» **What you will do**
Omit the images. Restate all of the records word for word.

» **Source material**
§

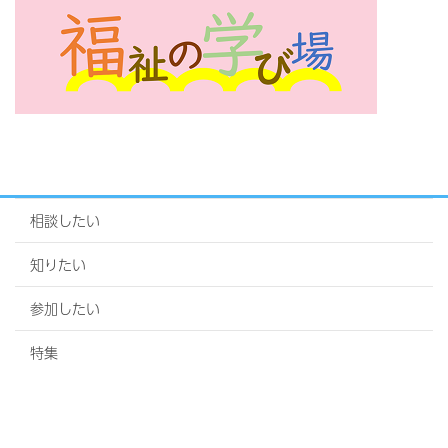
相談したい
知りたい
参加したい
特集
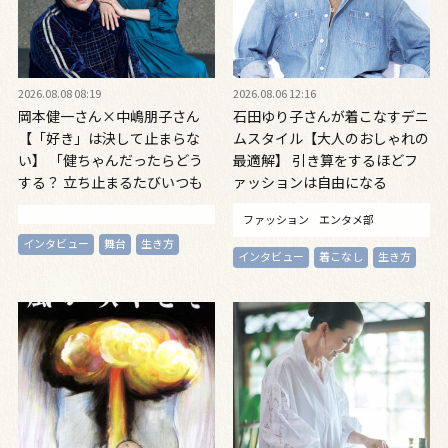
2026.08.08 08:19
2026.08.06 12:16
岡本健一さん×中嶋朋子さん
石田ゆり子さんが着こなすデニ
【「好き」は決して止まらな
ムスタイル【大人のおしゃれの
い】 「健ちゃんだったらどう
最適解】 引き算をするほどフ
する？ 立ち止まるたびいつも
ァッションは自由になる
思う」対談インタビュー
ファッション
エンタメ部
インタビュー
舞台
生き方
インタビュー
着こなし
生き方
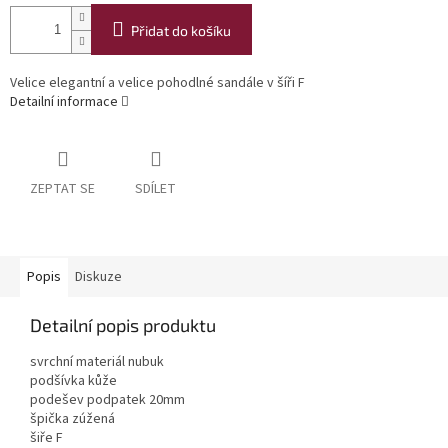
Přidat do košíku
Velice elegantní a velice pohodlné sandále v šíři F
Detailní informace
ZEPTAT SE
SDÍLET
Popis
Diskuze
Detailní popis produktu
svrchní materiál nubuk
podšívka kůže
podešev podpatek 20mm
špička zúžená
šiře F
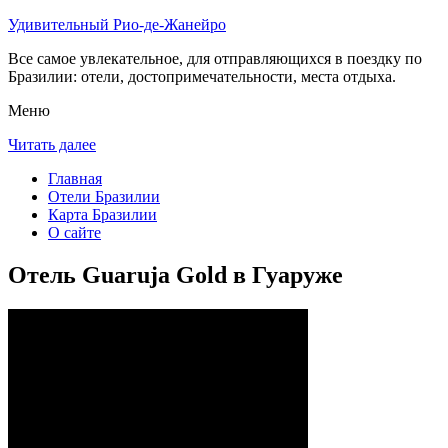
Удивительный Рио-де-Жанейро
Все самое увлекательное, для отправляющихся в поездку по
Бразилии: отели, достопримечательности, места отдыха.
Меню
Читать далее
Главная
Отели Бразилии
Карта Бразилии
О сайте
Отель Guaruja Gold в Гуаруже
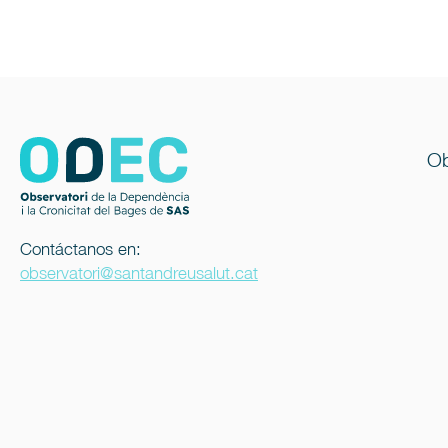
Ob
Contáctanos en:
observatori@santandreusalut.cat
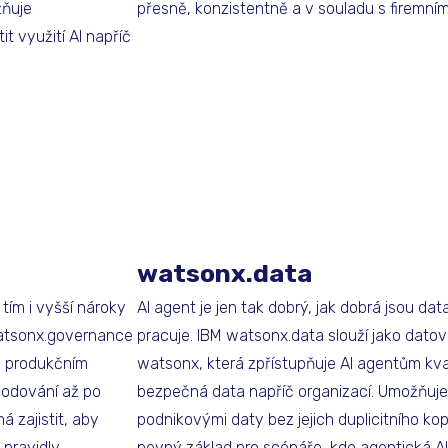
žňuje
přesně, konzistentně a v souladu s firemní
t využití AI napříč
watsonx.data
 tím i vyšší nároky
AI agent je jen tak dobrý, jak dobrá jsou dat
 watsonx.governance
pracuje. IBM watsonx.data slouží jako dato
v produkčním
watsonx, která zpřístupňuje AI agentům kval
hodování až po
bezpečná data napříč organizací. Umožňuje
á zajistit, aby
podnikovými daty bez jejich duplicitního kop
 pravidly,
pevný základ pro scénáře, kde agentická AI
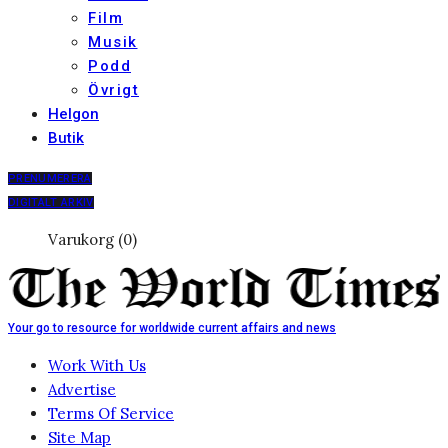
Film
Musik
Podd
Övrigt
Helgon
Butik
PRENUMERERA
DIGITALT ARKIV
Varukorg (0)
Your go to resource for worldwide current affairs and news
Work With Us
Advertise
Terms Of Service
Site Map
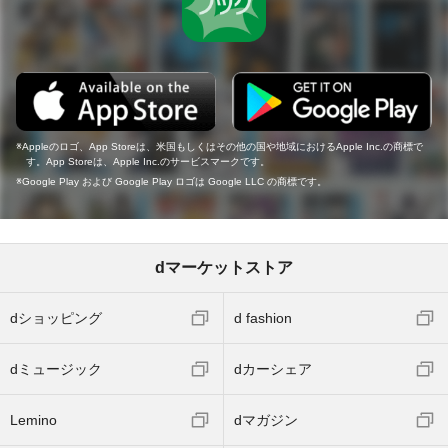
Appleのロゴ、App Storeは、米国もしくはその他の国や地域におけるApple Inc.の商標で
す。App Storeは、Apple Inc.のサービスマークです。
Google Play および Google Play ロゴは Google LLC の商標です。
dマーケットストア
dショッピング
d fashion
dミュージック
dカーシェア
Lemino
dマガジン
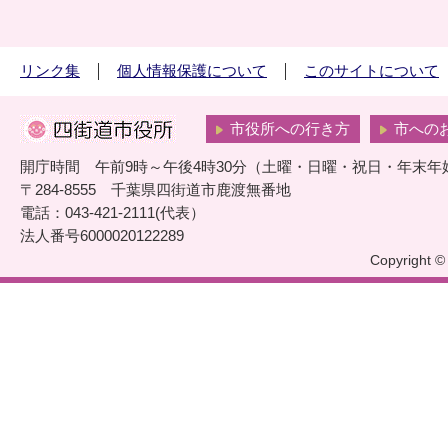
リンク集
個人情報保護について
このサイトについて
市役所への行き方
市への
開庁時間 午前9時～午後4時30分（土曜・日曜・祝日・年末年
〒284-8555 千葉県四街道市鹿渡無番地
電話：043-421-2111(代表）
法人番号6000020122289
Copyright © 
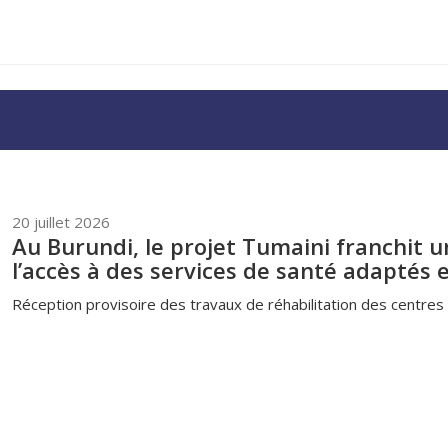
20 juillet 2026
Au Burundi, le projet Tumaini franchit 
l’accès à des services de santé adaptés 
Réception provisoire des travaux de réhabilitation des centres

§

» **Your solution**
相談したい
知りたい
参加したい
特集
2026.08.08 08:19
2026.08.06 12:16
岡本健一さん×中嶋朋子さん
石田ゆり子さんが着こなすデニ
【「好き」は決して止まらな
ムスタイル【大人のおしゃれの
い】 「健ちゃんだったらどう
最適解】 引き算をするほどフ
する？ 立ち止まるたびいつも
ァッションは自由になる
思う」対談インタビュー
ファッション
エンタメ部
インタビュー
舞台
生き方
インタビュー
着こなし
生き方
Přidat do košíku
Velice elegantní a velice pohodlné sandále v šíři F
Detailní informace
ZEPTAT SE
SDÍLET
Popis
Diskuze
Detailní popis produktu
svrchní materiál nubuk
podšívka kůže
podešev podpatek 20mm
špička zúžená
šiře F
Удивительный Рио-де-Жанейро
Все самое увлекательное, для отправляющихся в поездку по
Бразилии: отели, достопримечательности, места отдыха.
Меню
Читать далее
Главная
Отели Бразилии
Карта Бразилии
О сайте
Отель Guaruja Gold в Гуаруже
Ob
Contáctanos en:
observatori@santandreusalut.cat
žňuje
přesně, konzistentně a v souladu s firemní
t využití AI napříč
watsonx.data
 tím i vyšší nároky
AI agent je jen tak dobrý, jak dobrá jsou dat
 watsonx.governance
pracuje. IBM watsonx.data slouží jako dato
v produkčním
watsonx, která zpřístupňuje AI agentům kval
hodování až po
bezpečná data napříč organizací. Umožňuje
á zajistit, aby
podnikovými daty bez jejich duplicitního kop
 pravidly,
pevný základ pro scénáře, kde agentická AI
Film
Musik
Podd
Övrigt
Helgon
Butik
PRENUMERERA
DIGITALT ARKIV
Varukorg (0)
Your go to resource for worldwide current affairs and news
Work With Us
Advertise
Terms Of Service
Site Map
Appleのロゴ、App Storeは、米国もしくはその他の国や地域におけるApple Inc.の商標で
す。App Storeは、Apple Inc.のサービスマークです。
Google Play および Google Play ロゴは Google LLC の商標です。
dマーケットストア
dショッピング
d fashion
dミュージック
dカーシェア
Lemino
dマガジン
リンク集
個人情報保護について
このサイトについて
市役所への行き方
市への
開庁時間 午前9時～午後4時30分（土曜・日曜・祝日・年末年
〒284-8555 千葉県四街道市鹿渡無番地
電話：043-421-2111(代表）
法人番号6000020122289
Copyright © 
20 juillet 2026
Au Burundi, le projet Tumaini franchit 
l’accès à des services de santé adaptés 
Réception provisoire des travaux de réhabilitation des centres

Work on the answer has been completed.